DOCUMENT SEGMENT
During the 2000 presidential election, massive problems with voter data quality resulted in national anxiety because there was no clear winner. Poor presentation on ballots led to errors in data processing, which, in turn, led to flawed predictions, recounts and lawsuits.
Nike’s 2001 switch to a new demand and supply inventory system picked up flaws from the old system and triggered massive over-production and under-production errors – the result of bad data from the old system interacting poorly with the new system. Nike’s stock tumbled 25% and they lost $100 million in a single quarter.
These are just a couple of examples where bad data resulting from poor maintenance, poor data collection and flawed data structure created data bombs that went off with costly results. Is your company paying attention to the quality of the data that’s collecting in its databases? Are you building a data bomb that’s sitting there waiting to explode with devastating (and expensive) consequences?

TASK TO COMPLETE
Carry on the article above about costly data-quality failures, starting after its final sentence. The data that comes next is from a different source.

RECORDS SHOWN
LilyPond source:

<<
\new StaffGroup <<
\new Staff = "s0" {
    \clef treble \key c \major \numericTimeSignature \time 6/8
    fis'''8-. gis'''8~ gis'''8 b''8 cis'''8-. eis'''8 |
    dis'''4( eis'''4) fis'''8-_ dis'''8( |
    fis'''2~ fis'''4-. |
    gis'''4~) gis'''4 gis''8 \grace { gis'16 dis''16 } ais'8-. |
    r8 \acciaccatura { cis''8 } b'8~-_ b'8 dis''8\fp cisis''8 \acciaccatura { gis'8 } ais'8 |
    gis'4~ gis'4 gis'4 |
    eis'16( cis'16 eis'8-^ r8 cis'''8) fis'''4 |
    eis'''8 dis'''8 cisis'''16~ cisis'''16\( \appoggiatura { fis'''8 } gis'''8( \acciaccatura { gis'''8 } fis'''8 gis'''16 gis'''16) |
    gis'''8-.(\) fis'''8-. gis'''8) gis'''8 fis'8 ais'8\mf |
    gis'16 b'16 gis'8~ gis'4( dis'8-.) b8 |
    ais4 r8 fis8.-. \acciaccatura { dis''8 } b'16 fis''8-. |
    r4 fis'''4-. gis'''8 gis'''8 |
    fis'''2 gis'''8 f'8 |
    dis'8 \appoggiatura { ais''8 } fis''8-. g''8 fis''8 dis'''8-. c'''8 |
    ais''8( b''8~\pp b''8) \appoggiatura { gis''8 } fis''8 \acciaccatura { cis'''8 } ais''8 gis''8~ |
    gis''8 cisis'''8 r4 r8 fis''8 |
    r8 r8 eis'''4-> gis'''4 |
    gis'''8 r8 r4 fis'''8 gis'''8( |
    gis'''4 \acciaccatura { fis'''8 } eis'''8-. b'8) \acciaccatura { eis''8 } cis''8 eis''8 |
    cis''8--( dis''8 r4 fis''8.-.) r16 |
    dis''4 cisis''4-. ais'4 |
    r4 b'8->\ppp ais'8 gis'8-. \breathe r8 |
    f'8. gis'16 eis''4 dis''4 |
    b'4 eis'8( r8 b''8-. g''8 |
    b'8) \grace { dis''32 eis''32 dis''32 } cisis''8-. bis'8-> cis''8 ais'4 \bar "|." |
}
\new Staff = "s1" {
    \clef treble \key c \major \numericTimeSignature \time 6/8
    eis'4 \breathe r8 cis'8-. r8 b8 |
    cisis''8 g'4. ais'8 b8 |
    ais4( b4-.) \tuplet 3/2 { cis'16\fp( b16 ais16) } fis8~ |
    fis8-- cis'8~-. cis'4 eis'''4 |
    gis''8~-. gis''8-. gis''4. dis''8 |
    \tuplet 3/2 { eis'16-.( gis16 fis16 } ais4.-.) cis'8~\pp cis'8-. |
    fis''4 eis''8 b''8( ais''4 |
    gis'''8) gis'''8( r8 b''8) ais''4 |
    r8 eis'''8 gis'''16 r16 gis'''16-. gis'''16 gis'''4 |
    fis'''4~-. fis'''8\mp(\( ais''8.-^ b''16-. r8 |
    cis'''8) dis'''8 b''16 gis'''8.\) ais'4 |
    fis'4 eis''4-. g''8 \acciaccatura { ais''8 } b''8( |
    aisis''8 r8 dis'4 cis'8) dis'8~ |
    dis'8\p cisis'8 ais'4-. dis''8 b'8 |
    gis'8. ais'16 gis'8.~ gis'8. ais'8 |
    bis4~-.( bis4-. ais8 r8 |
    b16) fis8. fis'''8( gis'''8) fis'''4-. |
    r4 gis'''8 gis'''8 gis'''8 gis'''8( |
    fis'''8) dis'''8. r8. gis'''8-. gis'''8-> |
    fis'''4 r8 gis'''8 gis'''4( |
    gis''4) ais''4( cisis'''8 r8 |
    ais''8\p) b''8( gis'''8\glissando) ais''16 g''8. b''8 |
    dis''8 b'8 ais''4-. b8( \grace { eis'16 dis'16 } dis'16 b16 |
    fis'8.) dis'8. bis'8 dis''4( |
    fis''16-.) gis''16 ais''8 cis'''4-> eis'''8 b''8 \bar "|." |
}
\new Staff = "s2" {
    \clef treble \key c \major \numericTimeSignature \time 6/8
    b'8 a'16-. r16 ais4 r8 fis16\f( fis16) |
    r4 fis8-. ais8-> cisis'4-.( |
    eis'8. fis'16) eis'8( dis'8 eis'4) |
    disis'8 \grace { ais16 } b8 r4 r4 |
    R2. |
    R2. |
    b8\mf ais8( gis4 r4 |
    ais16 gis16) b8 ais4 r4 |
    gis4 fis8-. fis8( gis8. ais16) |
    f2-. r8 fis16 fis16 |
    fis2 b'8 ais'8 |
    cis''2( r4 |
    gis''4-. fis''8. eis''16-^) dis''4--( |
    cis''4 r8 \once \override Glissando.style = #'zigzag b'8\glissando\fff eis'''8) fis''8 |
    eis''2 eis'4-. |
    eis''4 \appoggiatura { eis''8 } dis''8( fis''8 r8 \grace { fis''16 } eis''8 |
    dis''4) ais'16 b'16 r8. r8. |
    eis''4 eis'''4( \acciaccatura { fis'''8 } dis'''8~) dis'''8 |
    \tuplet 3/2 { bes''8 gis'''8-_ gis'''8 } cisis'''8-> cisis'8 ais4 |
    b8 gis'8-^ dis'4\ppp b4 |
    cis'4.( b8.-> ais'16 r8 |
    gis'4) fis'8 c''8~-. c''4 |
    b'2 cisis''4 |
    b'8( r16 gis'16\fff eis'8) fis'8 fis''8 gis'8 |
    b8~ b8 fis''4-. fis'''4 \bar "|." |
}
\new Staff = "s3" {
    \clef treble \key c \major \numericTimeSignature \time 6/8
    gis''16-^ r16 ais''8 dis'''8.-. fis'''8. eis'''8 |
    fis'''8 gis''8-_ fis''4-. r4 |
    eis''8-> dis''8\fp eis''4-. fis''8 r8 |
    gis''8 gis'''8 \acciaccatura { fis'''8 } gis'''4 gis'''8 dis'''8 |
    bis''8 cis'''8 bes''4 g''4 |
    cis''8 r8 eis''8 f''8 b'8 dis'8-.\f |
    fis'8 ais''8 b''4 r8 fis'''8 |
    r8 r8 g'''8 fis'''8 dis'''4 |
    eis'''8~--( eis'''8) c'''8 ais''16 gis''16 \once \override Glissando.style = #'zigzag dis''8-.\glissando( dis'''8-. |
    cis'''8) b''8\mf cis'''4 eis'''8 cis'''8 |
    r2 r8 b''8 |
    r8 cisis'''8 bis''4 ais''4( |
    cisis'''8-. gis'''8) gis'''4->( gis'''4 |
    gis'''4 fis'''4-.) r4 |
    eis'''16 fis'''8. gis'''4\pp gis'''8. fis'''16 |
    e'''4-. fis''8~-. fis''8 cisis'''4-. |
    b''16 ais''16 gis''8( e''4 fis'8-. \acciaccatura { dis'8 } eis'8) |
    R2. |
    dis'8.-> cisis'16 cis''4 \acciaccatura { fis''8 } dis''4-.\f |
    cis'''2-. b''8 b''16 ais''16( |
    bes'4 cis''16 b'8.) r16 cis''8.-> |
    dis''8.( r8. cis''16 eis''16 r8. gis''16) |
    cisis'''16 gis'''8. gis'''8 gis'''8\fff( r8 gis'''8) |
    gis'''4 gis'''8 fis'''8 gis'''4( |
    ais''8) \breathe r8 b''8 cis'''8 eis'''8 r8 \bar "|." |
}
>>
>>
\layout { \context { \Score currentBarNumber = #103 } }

TASK RESPONSE
Causes of Poor Data Quality:
The Bad News – Ironically, the technology that was supposed to make our data better and more useful is part of the problem. As we become increasingly dependent on automated processes we sometimes fail to pay sufficient attention to how that data is stored and maintained. We must take into account that legacy data may not only be dated, but also flawed in the way it was originally structured.
In the early days of computer technology, those who built databases often created custom work-arounds to cope with limitations of existing database software and limited storage space. Bank routing, customer account and shipping invoice numbers wound up stuffed into integer fields of limited size, for instance. Later as these numbers became longer, they no longer fit. As new data systems have come on-line, such cobbled together solutions come back to haunt.
The Good News – Technology changes that are part of the problem also include tools that make detecting data flaws more efficient.
More Bad News – The changing nature of business has set up information systems for disaster. The post-millennial penchant for large scale mergers and acquisitions often forces dissimilar information systems belonging to multiple companies into single blended data systems. When data is inaccurate and outdated or rife with duplications and inconsistencies, the potential for creating potentially lethal data bombs is magnified geometrically.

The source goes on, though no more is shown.